O motivo central da turbulência é João Catunda. Com 24.754 votos em 2022, o parlamentar do PP enfrenta problemas com a prestação de contas de sua campanha, considerados por especialistas como “irresponsáveis e arriscados”. A consequência direta dessa irregularidade pode não apenas inviabilizar Catunda, mas também enterrar politicamente Paulão, que já demonstra fragilidade dentro de sua própria base e militância.
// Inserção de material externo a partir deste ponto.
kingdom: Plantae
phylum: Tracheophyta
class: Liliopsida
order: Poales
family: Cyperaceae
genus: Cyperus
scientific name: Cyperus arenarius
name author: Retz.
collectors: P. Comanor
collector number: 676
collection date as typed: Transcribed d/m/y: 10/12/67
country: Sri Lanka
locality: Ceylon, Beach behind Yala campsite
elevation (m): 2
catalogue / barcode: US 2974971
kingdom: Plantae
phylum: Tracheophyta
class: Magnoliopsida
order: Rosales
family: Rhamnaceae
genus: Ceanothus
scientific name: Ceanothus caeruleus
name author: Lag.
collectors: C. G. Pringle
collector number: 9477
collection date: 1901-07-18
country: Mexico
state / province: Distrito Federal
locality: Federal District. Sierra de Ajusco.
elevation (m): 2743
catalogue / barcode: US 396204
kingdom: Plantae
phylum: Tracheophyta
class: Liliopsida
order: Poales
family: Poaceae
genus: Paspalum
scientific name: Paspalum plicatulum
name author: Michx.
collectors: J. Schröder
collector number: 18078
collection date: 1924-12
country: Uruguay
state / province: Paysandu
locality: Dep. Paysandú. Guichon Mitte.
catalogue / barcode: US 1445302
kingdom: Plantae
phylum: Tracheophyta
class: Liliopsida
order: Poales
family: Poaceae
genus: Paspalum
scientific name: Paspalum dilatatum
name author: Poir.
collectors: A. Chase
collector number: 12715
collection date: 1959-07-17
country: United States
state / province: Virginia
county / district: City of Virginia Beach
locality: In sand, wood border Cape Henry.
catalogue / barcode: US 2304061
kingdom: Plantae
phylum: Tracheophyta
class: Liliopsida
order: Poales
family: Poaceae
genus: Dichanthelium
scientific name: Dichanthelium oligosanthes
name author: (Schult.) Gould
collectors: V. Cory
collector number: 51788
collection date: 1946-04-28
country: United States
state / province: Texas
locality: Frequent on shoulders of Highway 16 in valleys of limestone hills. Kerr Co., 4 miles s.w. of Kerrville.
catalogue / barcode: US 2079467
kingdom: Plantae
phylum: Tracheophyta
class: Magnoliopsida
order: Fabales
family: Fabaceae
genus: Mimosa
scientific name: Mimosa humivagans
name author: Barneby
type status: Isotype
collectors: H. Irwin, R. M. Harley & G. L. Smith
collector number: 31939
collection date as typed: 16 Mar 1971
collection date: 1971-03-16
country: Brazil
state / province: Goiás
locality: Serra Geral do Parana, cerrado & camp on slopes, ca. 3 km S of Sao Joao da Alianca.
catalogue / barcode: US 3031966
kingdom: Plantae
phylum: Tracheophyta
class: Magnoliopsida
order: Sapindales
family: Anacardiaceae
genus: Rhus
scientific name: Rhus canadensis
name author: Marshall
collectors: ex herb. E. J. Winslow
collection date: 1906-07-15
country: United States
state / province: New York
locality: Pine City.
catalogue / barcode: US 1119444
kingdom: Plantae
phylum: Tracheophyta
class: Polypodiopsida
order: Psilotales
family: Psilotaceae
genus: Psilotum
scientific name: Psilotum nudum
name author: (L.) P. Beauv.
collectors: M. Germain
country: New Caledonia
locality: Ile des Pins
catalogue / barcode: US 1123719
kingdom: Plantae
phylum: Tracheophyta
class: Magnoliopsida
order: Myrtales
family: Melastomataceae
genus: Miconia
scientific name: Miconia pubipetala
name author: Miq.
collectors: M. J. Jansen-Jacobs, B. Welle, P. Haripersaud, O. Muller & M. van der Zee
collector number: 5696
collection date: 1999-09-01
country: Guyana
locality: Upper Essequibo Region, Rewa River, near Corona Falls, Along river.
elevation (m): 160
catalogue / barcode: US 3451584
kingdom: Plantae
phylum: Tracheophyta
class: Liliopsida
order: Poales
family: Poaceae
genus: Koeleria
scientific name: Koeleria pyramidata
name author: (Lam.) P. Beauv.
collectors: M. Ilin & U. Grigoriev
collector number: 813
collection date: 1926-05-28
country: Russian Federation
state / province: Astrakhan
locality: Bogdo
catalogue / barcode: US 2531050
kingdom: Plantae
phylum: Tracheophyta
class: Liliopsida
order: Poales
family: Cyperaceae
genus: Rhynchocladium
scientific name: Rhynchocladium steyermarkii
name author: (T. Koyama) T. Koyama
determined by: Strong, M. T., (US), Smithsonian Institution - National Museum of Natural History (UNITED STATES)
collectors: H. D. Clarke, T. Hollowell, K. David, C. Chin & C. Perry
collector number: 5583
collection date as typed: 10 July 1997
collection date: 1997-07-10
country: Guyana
Fontes políticas afirmam que Paulão “não encontra forças nem dentro do próprio grupo”, e que aliados históricos começam a se afastar, temendo o efeito dominó da crise. Em outras palavras: se Catunda for juridicamente responsabilizado, o efeito colateral pode ser o fim da carreira política de Paulão, abrindo espaço para Nivaldo Albuquerque retomar protagonismo.
Em um jogo de xadrez político onde cada movimento é observado de perto, os próximos meses prometem decisões judiciais e articulações estratégicas capazes de redefinir completamente o mapa do Congresso alagoano. A pergunta que fica é: será essa a justiça que se espera ou apenas mais um capítulo da política de Alagoas, marcada por alianças frágeis e jogadas de bastidores?